By Dennis Hartley
Let’s dispense with this right off the bat: Lula, the Son of Brazil is about as hagiographic as it gets. Then again, it’s not like co-directors Fabio Barreto and Marcelo Santiago are trying to pretend like their glowing biopic is intended to be interpreted as anything but (especially when you have a tagline like “The story of Brazil’s most beloved president!”). It’s also touted as the highest budgeted Brazilian film production to date, at 5 million dollars (isn’t that like, the catering bill for your typical bloated Hollywood epic these days?). Still, it is hard to find fault with a film about a person whom it is hard to find fault with. Yes, I know…no one is beyond reproach (as I’m sure I will be “schooled” by someone in the comments section, probably sharpening their knife already, as we speak).
Indeed, Luis Inacio Lula da Silva’s life journey from dirt-poor shoeshine boy to benevolent world leader (he served as president from 2003-2010) seems tailor-made for the silver screen, with all of the most influential players in his life plucked straight out of Central Casting (sometimes, all you have to do is tell the truth, and no one will believe you). I suspect that Fernando Bonassi, Denise Parana and Daniel Tendler’s screenplay (based on Parana’s book) practically wrote itself. You have the Strong Saintly Mother (Gloria Pires), the Drunken Abusive Father (Milhem Cortaz), and the Childhood Sweetheart (Clio Pires, pulling double duty as The Young 1st Wife Who Dies Tragically).
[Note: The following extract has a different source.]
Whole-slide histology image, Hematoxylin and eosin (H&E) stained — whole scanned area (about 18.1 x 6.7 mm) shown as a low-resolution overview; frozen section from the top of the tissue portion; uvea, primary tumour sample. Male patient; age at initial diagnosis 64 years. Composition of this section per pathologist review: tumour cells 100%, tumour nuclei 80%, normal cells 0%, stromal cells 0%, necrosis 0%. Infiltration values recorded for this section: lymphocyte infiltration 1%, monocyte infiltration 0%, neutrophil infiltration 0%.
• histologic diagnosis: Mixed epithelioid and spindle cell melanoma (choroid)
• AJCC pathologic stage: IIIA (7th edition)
The film begins in Lula’s birth year, 1945. Lula, his mother Lindu and six siblings are left to fend for themselves after Aristides, his father, leaves (abandons?) the hard-scrabbling farm family to find work in the city. The family reunites when Lula (Felipe Falanga) is seven, after Aristides instructs Lindu to sell the house and land and move to the city (the meager proceeds from the assets are just enough to pay for their transportation). The boys are immediately put to work; an enterprising Lula shines shoes and sells flowers on the street. Lindu secretly enrolls him in school; when Aristides (an illiterate who values work over education) finds out, he is apoplectic. Lindu stands her ground, keeping Lula in school. His teacher, who senses an unusually high aptitude in the youngster and is empathetic to his poverty, makes an offer to his mother to adopt him. The proud Lindu refuses, opting to give all her children a chance at a better life by breaking free from the oppressive Aristides’ toxic orbit for good (you’ll feel like cheering). She gathers up the kids and moves to Sao Paulo, where they fare much better.
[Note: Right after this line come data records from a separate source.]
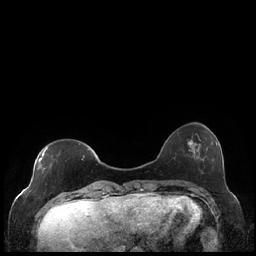
Breast MRI (dynamic contrast-enhanced), one axial slice; position 54 of 248 along the scan axis; dynamic contrast-enhanced series, time point 2 of 7 at this slice position (early post-contrast); 1.5 T; TE 1.9 ms, TR 4.2 ms; 0.8 mm slice thickness; 256 × 256 image matrix. Female patient.
Outlined on this slice (semi-automatic segmentation, software-assisted and operator-edited):
- enhancing-tissue mask used for the functional tumour volume (all voxels passing the contrast-enhancement thresholds inside the analysis volume; usually the tumour): bounding box <37,147,85,170> (left, top, right, bottom; pixels)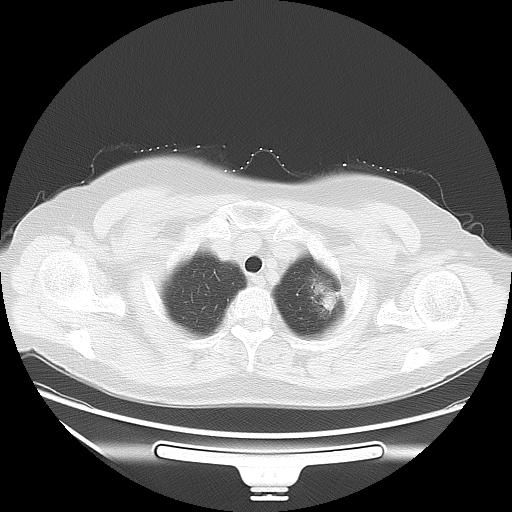
Chest CT, one axial slice; position 49 of 53 along the scan axis; reconstruction kernel LUNG; 120 kVp; lung window (W 1500 / L -600 HU); 512 × 512 image matrix, field of view 403 × 403 mm. Female patient, age 66 years. From the clinical record (not read from this slice): clinical TNM (as recorded): T2 N0 M0; histopathological grade: G2.
Annotated regions visible in this slice (rectangle marked by the reading radiologist):
- lung tumour (recorded histology: adenocarcinoma): bounding box (x1, y1, x2, y2) in pixels: (301, 257, 340, 328)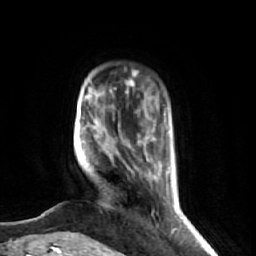
Breast MRI (dynamic contrast-enhanced), one axial slice. Position 11 of 74 along the scan axis. Cropped to one breast. Dynamic contrast-enhanced series, time point 2 of 7 at this slice position (early post-contrast). 1.5 T. TE 2.6 ms, TR 5.7 ms. 2.5 mm slice thickness. 256 × 256 image matrix. Female patient.
Outlined on this slice (semi-automatically segmented with operator editing):
- enhancing-tissue mask used for the functional tumour volume (all voxels passing the contrast-enhancement thresholds inside the analysis volume; usually the tumour): box from (x=71, y=80) to (x=179, y=237) px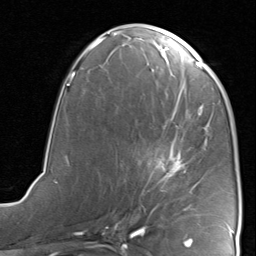
Breast MRI, one axial slice. Position 39 of 80 along the scan axis. Cropped to one breast. Dynamic contrast-enhanced series, time point 2 of 8 at this slice position (early post-contrast). 1.5 T. TE 1.7 ms, TR 4.5 ms. 2 mm slice thickness. 256 × 256 image matrix, field of view 180 × 180 mm. Female patient.
Outlined on this slice (semi-automatic segmentation, software-assisted and operator-edited):
- enhancing-tissue mask used for the functional tumour volume (all voxels passing the contrast-enhancement thresholds inside the analysis volume; usually the tumour): bounding box [x1, y1, x2, y2] px = [132, 115, 189, 220]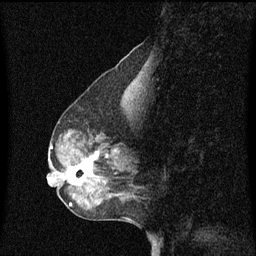
Breast MRI (dynamic contrast-enhanced), one sagittal slice; position 24 of 60 along the scan axis; dynamic contrast-enhanced series, image 2 of 3 at this slice position (ordered by acquisition); 1.5 T; TE 4.2 ms, TR 8.4 ms; 2 mm slice thickness; 256 × 256 image matrix, field of view 200 × 200 mm. Female patient, age 50 years. From the clinical record (not read from this slice): setting: breast cancer imaged before/during neoadjuvant chemotherapy; receptor status: HR-positive, HER2-negative.
Annotated regions visible in this slice (semi-automatic segmentation, software-assisted and operator-edited):
- analysis volume of interest (the breast-tissue region the enhancement analysis was run in; not a lesion): box from (x=61, y=144) to (x=128, y=189) px
- tumour enhancement mask (voxels above the 70 % enhancement threshold inside the analysis volume of interest): (x=68, y=152)–(x=100, y=185)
We watch Lula (played as an adult by Rui Ricardo Diaz) come of age; he graduates from a technical school, gets a factory job (where he loses a finger in a lathe mishap), and marries his childhood sweetheart. His first marriage ends tragically, after which he begins (at the encouragement of his brother and to the chagrin of his mother) to gravitate toward leftist politics. And we all know what that inevitably leads to…Lula becomes a (wait for it)…labor activist! By the time he becomes a union official in the late 70s, he finds himself at loggerheads with the military-controlled government of the time. After officials identify him as one of the prime movers behind a series of major work strikes, he is arrested and jailed. After prison, the increasingly politicized Lula helps create Brazil’s progressive Worker’s Party in the early 80s, and then…and then…the film ends.
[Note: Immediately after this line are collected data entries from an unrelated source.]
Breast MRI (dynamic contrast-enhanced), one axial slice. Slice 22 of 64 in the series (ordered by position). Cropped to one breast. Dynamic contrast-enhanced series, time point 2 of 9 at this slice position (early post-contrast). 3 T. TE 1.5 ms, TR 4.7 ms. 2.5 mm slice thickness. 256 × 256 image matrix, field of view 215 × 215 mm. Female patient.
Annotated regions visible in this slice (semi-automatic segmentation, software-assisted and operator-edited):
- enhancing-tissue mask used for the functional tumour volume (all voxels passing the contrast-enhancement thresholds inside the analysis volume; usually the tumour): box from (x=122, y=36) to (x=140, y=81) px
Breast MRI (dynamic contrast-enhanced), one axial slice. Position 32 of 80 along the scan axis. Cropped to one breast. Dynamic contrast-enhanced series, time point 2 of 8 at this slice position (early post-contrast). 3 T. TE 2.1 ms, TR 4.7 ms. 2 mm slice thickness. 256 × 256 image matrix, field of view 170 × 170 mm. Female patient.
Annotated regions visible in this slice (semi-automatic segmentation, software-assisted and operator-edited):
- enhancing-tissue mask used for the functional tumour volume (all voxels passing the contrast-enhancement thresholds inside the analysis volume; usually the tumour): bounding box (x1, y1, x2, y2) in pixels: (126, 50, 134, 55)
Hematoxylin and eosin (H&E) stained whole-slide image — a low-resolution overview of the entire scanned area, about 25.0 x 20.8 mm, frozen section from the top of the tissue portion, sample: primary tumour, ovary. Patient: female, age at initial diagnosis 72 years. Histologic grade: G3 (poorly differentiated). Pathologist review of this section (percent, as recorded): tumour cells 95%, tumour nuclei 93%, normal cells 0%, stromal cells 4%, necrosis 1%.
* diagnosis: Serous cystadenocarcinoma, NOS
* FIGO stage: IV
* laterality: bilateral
Ay, there’s the rub, and the main reason why political junkies may find this slick, well-acted production inspiring on one hand, yet curiously unsatisfying on the other. The intriguing end crawl, highlighting milestones in Lula’s subsequent climb to the top suggests that the filmmakers may have picked the wrong half of his career to cover. I found myself wonting for “what happened next?!”, and asking questions like: What did he do to earn declaration as Brazil’s most beloved president, with an approval rating of 80.5% during the final months of his tenure? What inspired President Obama to greet him at the G20 summit with “That’s my man right there…love this guy…the most popular politician on Earth”? Don’t get me wrong, because I do loves me a stirring, old-fashioned leftist polemic as much as the next progressive pinko; I was righteously “stirred”, and had a lump in my throat many times…but something was lacking. By the time the credits rolled, I didn’t feel I had much insight as to what made Lula tick. What did make Lula run? Then again, perhaps I’m overlooking the obvious. The answer may lie in the three simple words that Lindu imparts to her beloved son, from her deathbed: “Never give up.”